Double-murder preliminary inquest begins
Security was high in a Kamloops courtroom on Monday, Jan. 9, as the preliminary inquiry of a man accused in a 2009 double-murder began.
Three sheriffs — one in the prisoner’s box, one just outside it and another in the gallery — stood guard in Courtroom 3B at the Kamloops Law Courts for the start of Roy Frederick Fraser’s two-week hearing.
The 54-year-old is facing one count of first-degree murder and one count of second-degree murder in connection to the deaths of Kenneth Yaretz and Damien Marks.
The bodies of Yaretz, 24, and Marks, 31, were discovered in May 2009 in a shallow grave on a Knouff Lake property owned by Fraser.
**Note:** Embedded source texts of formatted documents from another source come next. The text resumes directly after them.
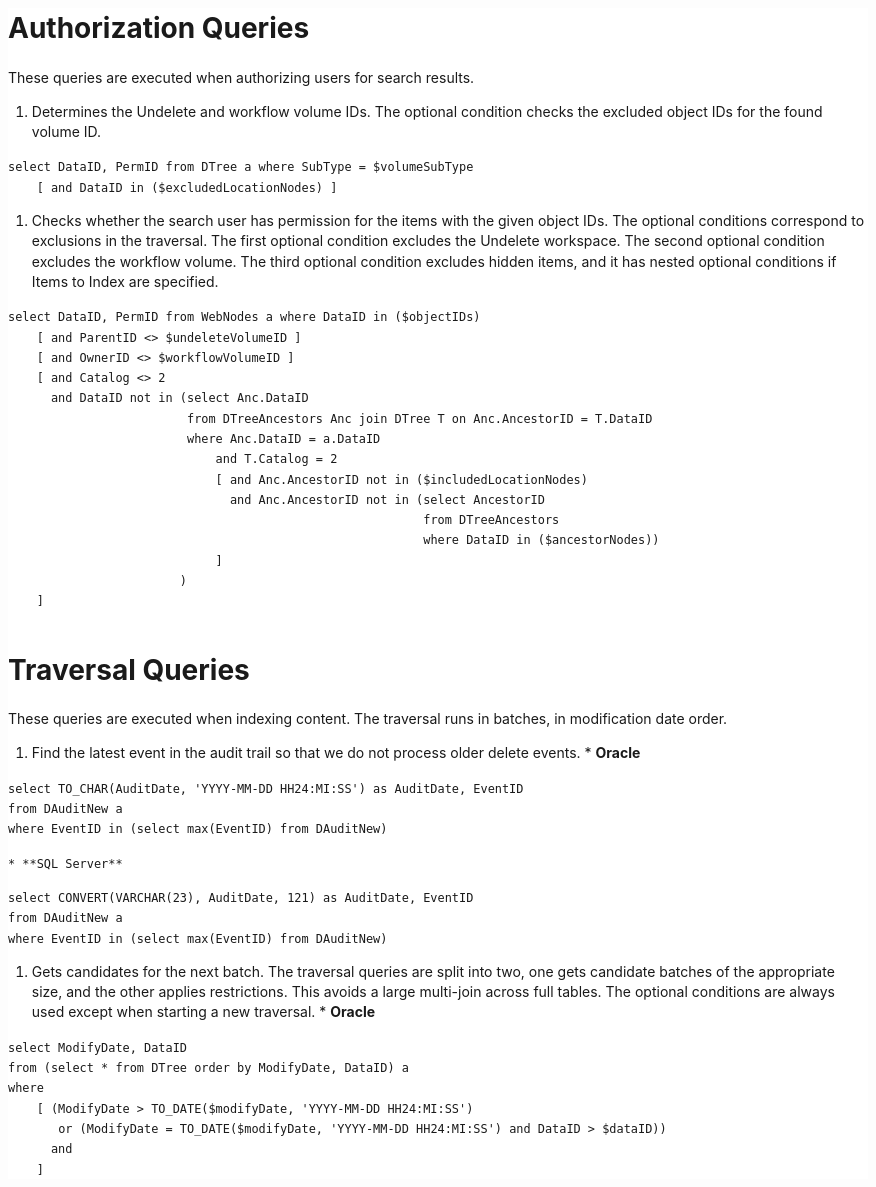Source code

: 
# Authorization Queries #

These queries are executed when authorizing users for search results.

  1. Determines the Undelete and workflow volume IDs. The optional condition checks the excluded object IDs for the found volume ID.
```
select DataID, PermID from DTree a where SubType = $volumeSubType
    [ and DataID in ($excludedLocationNodes) ]
```
  1. Checks whether the search user has permission for the items with the given object IDs. The optional conditions correspond to exclusions in the traversal. The first optional condition excludes the Undelete workspace. The second optional condition excludes the workflow volume. The third optional condition excludes hidden items, and it has nested optional conditions if Items to Index are specified.
```
select DataID, PermID from WebNodes a where DataID in ($objectIDs)
    [ and ParentID <> $undeleteVolumeID ]
    [ and OwnerID <> $workflowVolumeID ]
    [ and Catalog <> 2
      and DataID not in (select Anc.DataID
                         from DTreeAncestors Anc join DTree T on Anc.AncestorID = T.DataID
                         where Anc.DataID = a.DataID
                             and T.Catalog = 2
                             [ and Anc.AncestorID not in ($includedLocationNodes)
                               and Anc.AncestorID not in (select AncestorID
                                                          from DTreeAncestors
                                                          where DataID in ($ancestorNodes))
                             ]
                        )
    ]
```


# Traversal Queries #

These queries are executed when indexing content. The traversal runs in batches, in modification date order.

  1. Find the latest event in the audit trail so that we do not process older delete events.
    * **Oracle**
```
select TO_CHAR(AuditDate, 'YYYY-MM-DD HH24:MI:SS') as AuditDate, EventID
from DAuditNew a
where EventID in (select max(EventID) from DAuditNew)
```
    * **SQL Server**
```
select CONVERT(VARCHAR(23), AuditDate, 121) as AuditDate, EventID
from DAuditNew a
where EventID in (select max(EventID) from DAuditNew)
```
  1. Gets candidates for the next batch. The traversal queries are split into two, one gets candidate batches of the appropriate size, and the other applies restrictions. This avoids a large multi-join across full tables. The optional conditions are always used except when starting a new traversal.
    * **Oracle**
```
select ModifyDate, DataID
from (select * from DTree order by ModifyDate, DataID) a
where
    [ (ModifyDate > TO_DATE($modifyDate, 'YYYY-MM-DD HH24:MI:SS') 
       or (ModifyDate = TO_DATE($modifyDate, 'YYYY-MM-DD HH24:MI:SS') and DataID > $dataID))
      and
    ]
```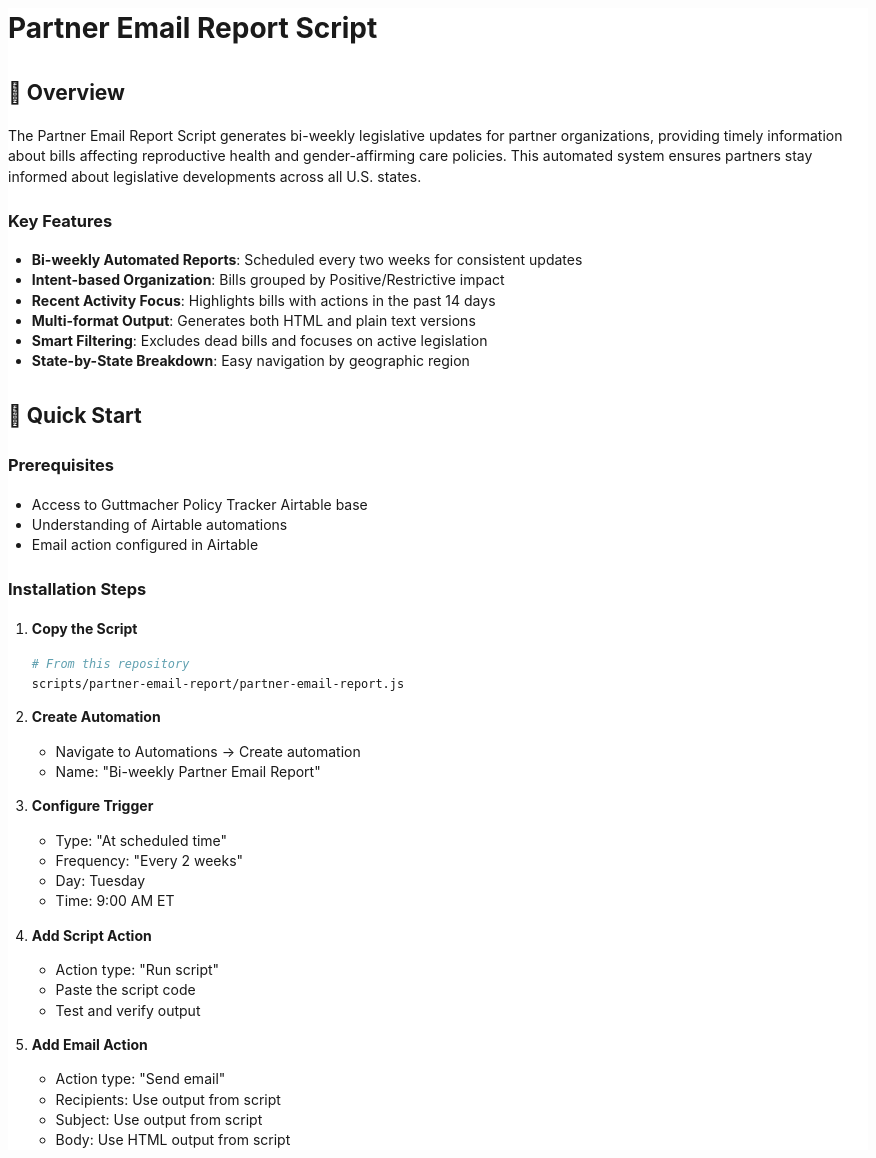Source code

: # Partner Email Report Script

## 📧 Overview

The Partner Email Report Script generates bi-weekly legislative updates for partner organizations, providing timely information about bills affecting reproductive health and gender-affirming care policies. This automated system ensures partners stay informed about legislative developments across all U.S. states.

### Key Features

- **Bi-weekly Automated Reports**: Scheduled every two weeks for consistent updates
- **Intent-based Organization**: Bills grouped by Positive/Restrictive impact
- **Recent Activity Focus**: Highlights bills with actions in the past 14 days
- **Multi-format Output**: Generates both HTML and plain text versions
- **Smart Filtering**: Excludes dead bills and focuses on active legislation
- **State-by-State Breakdown**: Easy navigation by geographic region

## 🚀 Quick Start

### Prerequisites

- Access to Guttmacher Policy Tracker Airtable base
- Understanding of Airtable automations
- Email action configured in Airtable

### Installation Steps

1. **Copy the Script**
   ```bash
   # From this repository
   scripts/partner-email-report/partner-email-report.js
   ```

2. **Create Automation**
   - Navigate to Automations → Create automation
   - Name: "Bi-weekly Partner Email Report"

3. **Configure Trigger**
   - Type: "At scheduled time"
   - Frequency: "Every 2 weeks"
   - Day: Tuesday
   - Time: 9:00 AM ET

4. **Add Script Action**
   - Action type: "Run script"
   - Paste the script code
   - Test and verify output

5. **Add Email Action**
   - Action type: "Send email"
   - Recipients: Use output from script
   - Subject: Use output from script
   - Body: Use HTML output from script
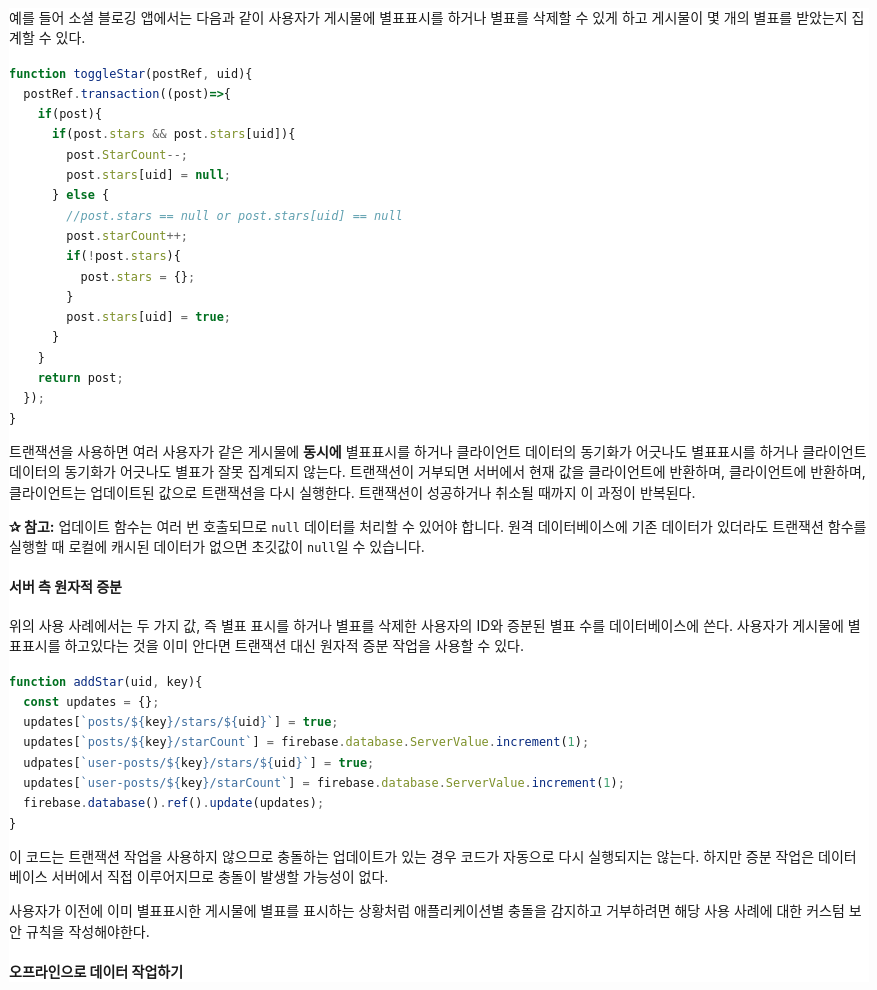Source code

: 예를 들어 소셜 블로깅 앱에서는 다음과 같이 사용자가 게시물에 별표표시를 하거나 별표를 삭제할 수 있게 하고 게시물이 몇 개의 별표를 받았는지 집계할 수 있다.

```javascript
function toggleStar(postRef, uid){
  postRef.transaction((post)=>{
    if(post){
      if(post.stars && post.stars[uid]){
        post.StarCount--;
        post.stars[uid] = null;
      } else {
        //post.stars == null or post.stars[uid] == null
        post.starCount++;
        if(!post.stars){
          post.stars = {};
        }
        post.stars[uid] = true;
      }
    }
    return post;
  });
}
```

트랜잭션을 사용하면 여러 사용자가 같은 게시물에 **동시에** 별표표시를 하거나 클라이언트 데이터의 동기화가 어긋나도 별표표시를 하거나 클라이언트 데이터의 동기화가 어긋나도 별표가 잘못 집계되지 않는다. 트랜잭션이 거부되면 서버에서 현재 값을 클라이언트에 반환하며, 클라이언트에 반환하며, 클라이언트는 업데이트된 값으로 트랜잭션을 다시 실행한다. 트랜잭션이 성공하거나 취소될 때까지 이 과정이 반복된다.

**✰ 참고:** 업데이트 함수는 여러 번 호출되므로 `null` 데이터를 처리할 수 있어야 합니다. 원격 데이터베이스에 기존 데이터가 있더라도 트랜잭션 함수를 실행할 때 로컬에 캐시된 데이터가 없으면 초깃값이 `null`일 수 있습니다.



#### 서버 측 원자적 증분

위의 사용 사례에서는 두 가지 값, 즉 별표 표시를 하거나 별표를 삭제한 사용자의 ID와 증분된 별표 수를 데이터베이스에 쓴다. 사용자가 게시물에 별표표시를 하고있다는 것을 이미 안다면 트랜잭션 대신 원자적 증분 작업을 사용할 수 있다.

```javascript
function addStar(uid, key){
  const updates = {};
  updates[`posts/${key}/stars/${uid}`] = true;
  updates[`posts/${key}/starCount`] = firebase.database.ServerValue.increment(1);
  udpates[`user-posts/${key}/stars/${uid}`] = true;
  updates[`user-posts/${key}/starCount`] = firebase.database.ServerValue.increment(1);
  firebase.database().ref().update(updates);
}
```

이 코드는 트랜잭션 작업을 사용하지 않으므로 충돌하는 업데이트가 있는 경우 코드가 자동으로 다시 실행되지는 않는다. 하지만 증분 작업은 데이터베이스 서버에서 직접 이루어지므로 충돌이 발생할 가능성이 없다.

사용자가 이전에 이미 별표표시한 게시물에 별표를 표시하는 상황처럼 애플리케이션별 충돌을 감지하고 거부하려면 해당 사용 사례에 대한 커스텀 보안 규칙을 작성해야한다.



#### 오프라인으로 데이터 작업하기

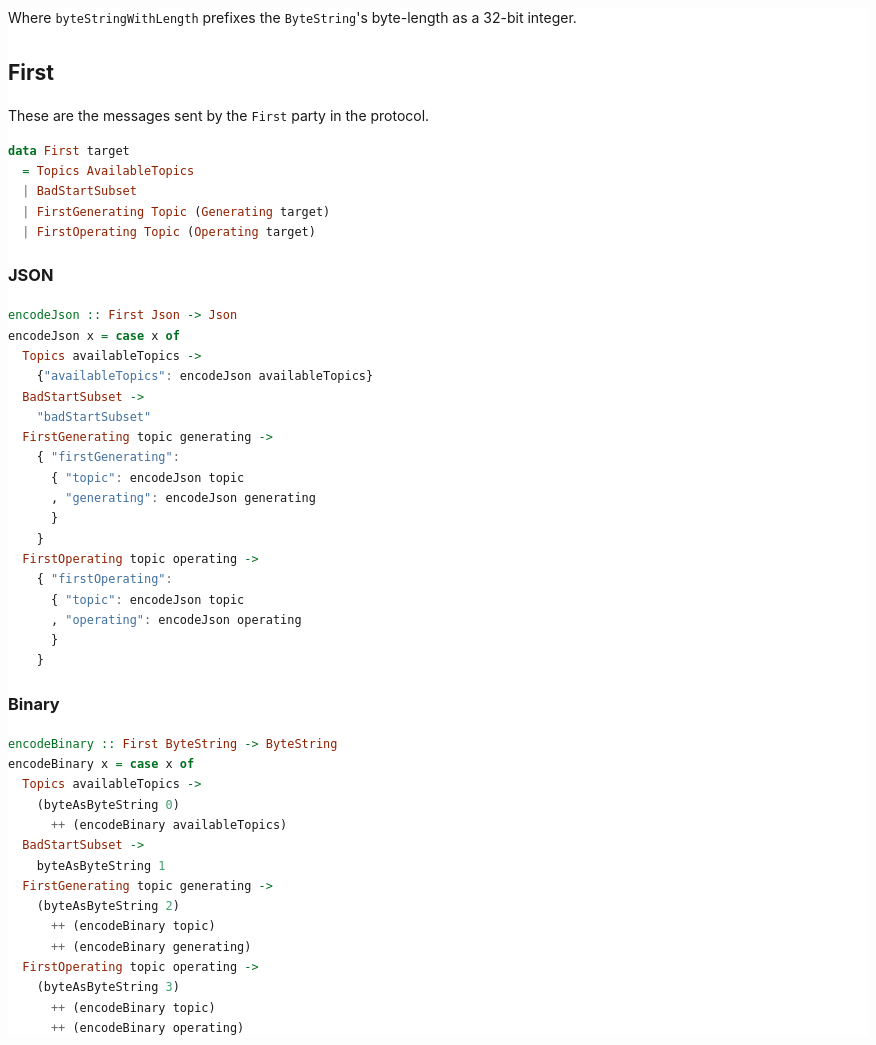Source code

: Where `byteStringWithLength` prefixes the `ByteString`'s byte-length as a 32-bit integer.

## First

These are the messages sent by the `First` party in the protocol.

```haskell
data First target
  = Topics AvailableTopics
  | BadStartSubset
  | FirstGenerating Topic (Generating target)
  | FirstOperating Topic (Operating target)
```

### JSON

```haskell
encodeJson :: First Json -> Json
encodeJson x = case x of
  Topics availableTopics ->
    {"availableTopics": encodeJson availableTopics}
  BadStartSubset ->
    "badStartSubset"
  FirstGenerating topic generating ->
    { "firstGenerating":
      { "topic": encodeJson topic
      , "generating": encodeJson generating
      }
    }
  FirstOperating topic operating ->
    { "firstOperating":
      { "topic": encodeJson topic
      , "operating": encodeJson operating
      }
    }
```

### Binary

```haskell
encodeBinary :: First ByteString -> ByteString
encodeBinary x = case x of
  Topics availableTopics ->
    (byteAsByteString 0)
      ++ (encodeBinary availableTopics)
  BadStartSubset ->
    byteAsByteString 1
  FirstGenerating topic generating ->
    (byteAsByteString 2)
      ++ (encodeBinary topic)
      ++ (encodeBinary generating)
  FirstOperating topic operating ->
    (byteAsByteString 3)
      ++ (encodeBinary topic)
      ++ (encodeBinary operating)
```
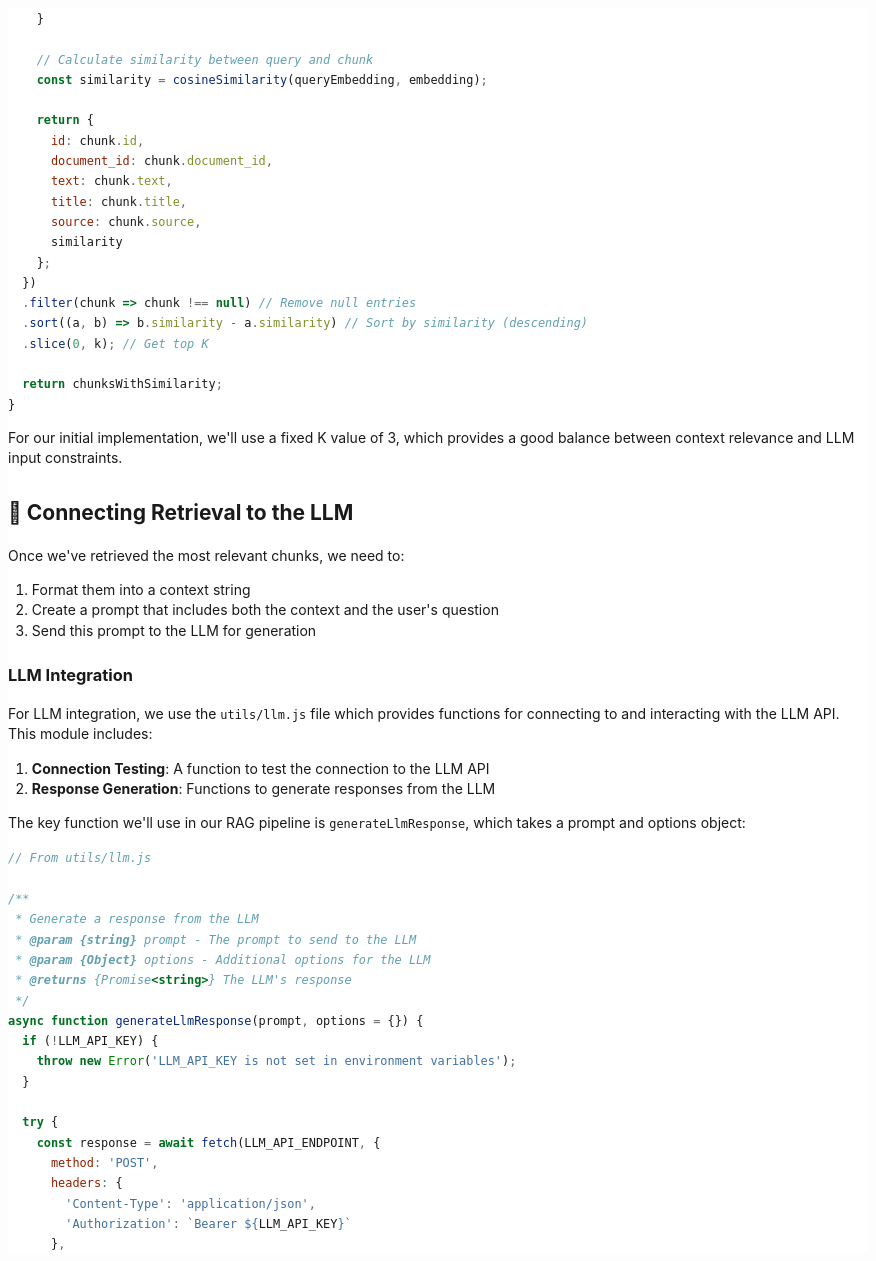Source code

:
 ```javascript
    }
    
    // Calculate similarity between query and chunk
    const similarity = cosineSimilarity(queryEmbedding, embedding);
    
    return {
      id: chunk.id,
      document_id: chunk.document_id,
      text: chunk.text,
      title: chunk.title,
      source: chunk.source,
      similarity
    };
  })
  .filter(chunk => chunk !== null) // Remove null entries
  .sort((a, b) => b.similarity - a.similarity) // Sort by similarity (descending)
  .slice(0, k); // Get top K
  
  return chunksWithSimilarity;
}
```

For our initial implementation, we'll use a fixed K value of 3, which provides a good balance between context relevance and LLM input constraints.

## 🔗 Connecting Retrieval to the LLM

Once we've retrieved the most relevant chunks, we need to:

1. Format them into a context string
2. Create a prompt that includes both the context and the user's question
3. Send this prompt to the LLM for generation

### LLM Integration

For LLM integration, we use the `utils/llm.js` file which provides functions for connecting to and interacting with the LLM API. This module includes:

1. **Connection Testing**: A function to test the connection to the LLM API
2. **Response Generation**: Functions to generate responses from the LLM

The key function we'll use in our RAG pipeline is `generateLlmResponse`, which takes a prompt and options object:

```javascript
// From utils/llm.js

/**
 * Generate a response from the LLM
 * @param {string} prompt - The prompt to send to the LLM
 * @param {Object} options - Additional options for the LLM
 * @returns {Promise<string>} The LLM's response
 */
async function generateLlmResponse(prompt, options = {}) {
  if (!LLM_API_KEY) {
    throw new Error('LLM_API_KEY is not set in environment variables');
  }

  try {
    const response = await fetch(LLM_API_ENDPOINT, {
      method: 'POST',
      headers: {
        'Content-Type': 'application/json',
        'Authorization': `Bearer ${LLM_API_KEY}`
      },
```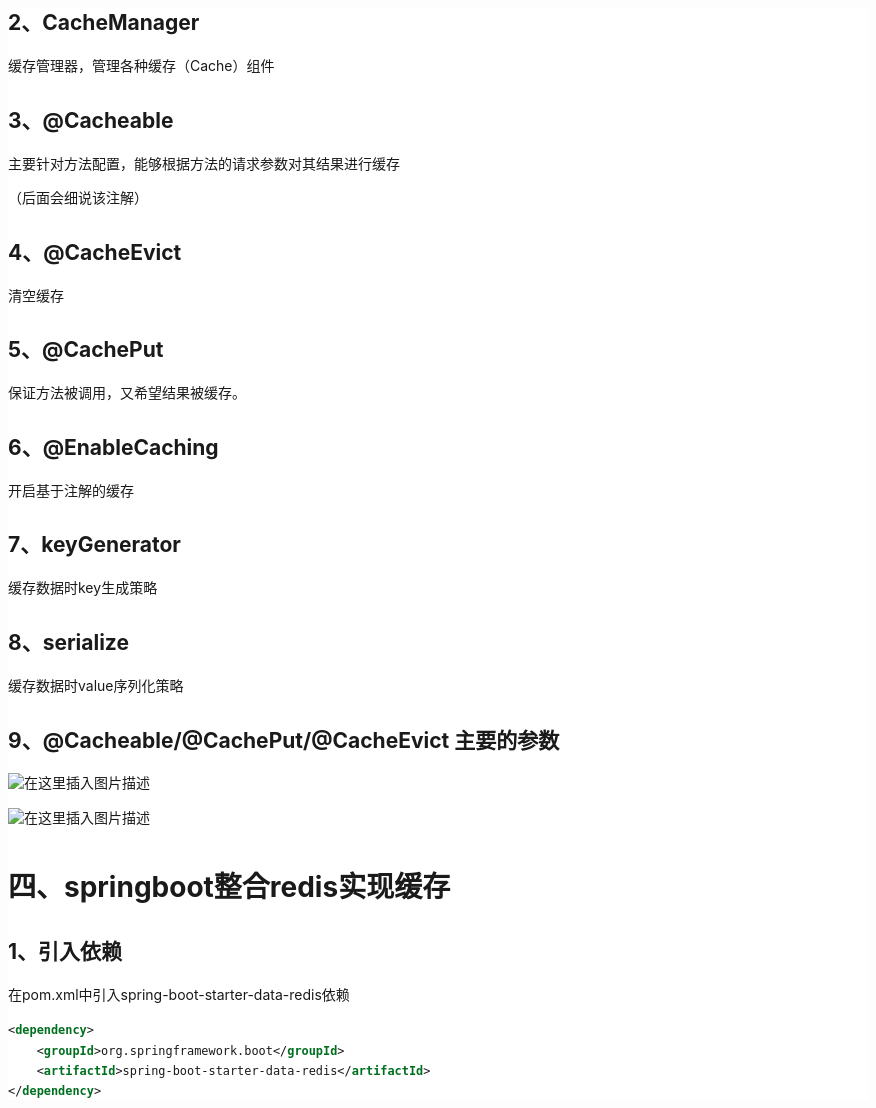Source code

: ## 2、CacheManager

缓存管理器，管理各种缓存（Cache）组件

## 3、@Cacheable

主要针对方法配置，能够根据方法的请求参数对其结果进行缓存

（后面会细说该注解）

## 4、@CacheEvict

清空缓存

## 5、@CachePut 

保证方法被调用，又希望结果被缓存。

## 6、@EnableCaching

开启基于注解的缓存

## 7、keyGenerator 

缓存数据时key生成策略

## 8、serialize 

缓存数据时value序列化策略

## 9、@Cacheable/@CachePut/@CacheEvict 主要的参数

![在这里插入图片描述](https://img-blog.csdnimg.cn/20190901142141703.jpg?x-oss-process=image/watermark,type_ZmFuZ3poZW5naGVpdGk,shadow_10,text_aHR0cHM6Ly9ibG9nLmNzZG4ubmV0L3FxXzQzMjcwMDc0,size_16,color_FFFFFF,t_70)

![在这里插入图片描述](https://img-blog.csdnimg.cn/20190901142201180.jpg?x-oss-process=image/watermark,type_ZmFuZ3poZW5naGVpdGk,shadow_10,text_aHR0cHM6Ly9ibG9nLmNzZG4ubmV0L3FxXzQzMjcwMDc0,size_16,color_FFFFFF,t_70)

# 四、springboot整合redis实现缓存

## 1、引入依赖

在pom.xml中引入spring-boot-starter-data-redis依赖

```xml
<dependency>
    <groupId>org.springframework.boot</groupId>
    <artifactId>spring-boot-starter-data-redis</artifactId>
</dependency>
```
Fraser turned himself in to police in Burnaby on October 25, 2010, less than 12 hours after Kamloops Mounties held a press conference announcing they had obtained a Canada-wide warrant for his arrest in connection with the murders.
At the press conference, Mounties described the investigation as “painstaking” and said DNA played a large part in securing charges.
During the course of the investigation, Kamloops RCMP received help from a forensic botanist and a forensic knot-tying expert.
Yaretz and Marks, who were close friends and roommates, disappeared in mid-April of 2009 while apparently moving into a four-plex in Brocklehurst.
Yaretz had a criminal history, including a conviction for trafficking in a controlled substance in 2007, for which he was sentenced to nine months in jail.
He is also alleged to have been an associate of Jayme Russell, who Mounties at one time identified as the local leader of the Independent Soldiers street gang.
Russell is now serving a federal jail sentence.
After Marks and Yaretz went missing, Robert Marks — Damien’s father — said he believed his son was “in the wrong place at the wrong time.”
The elder Marks was the first witness called as the preliminary inquiry got underway.
During a court appearance in March 2011, Fraser pleaded not guilty to the murder charges and elected trial by judge and jury in B.C. Supreme Court.
A preliminary inquiry is a hearing after which a provincial court judge decides whether there is enough evidence for a matter to proceed to trial.
Evidence presented at the hearing is bound by a court-ordered publication ban.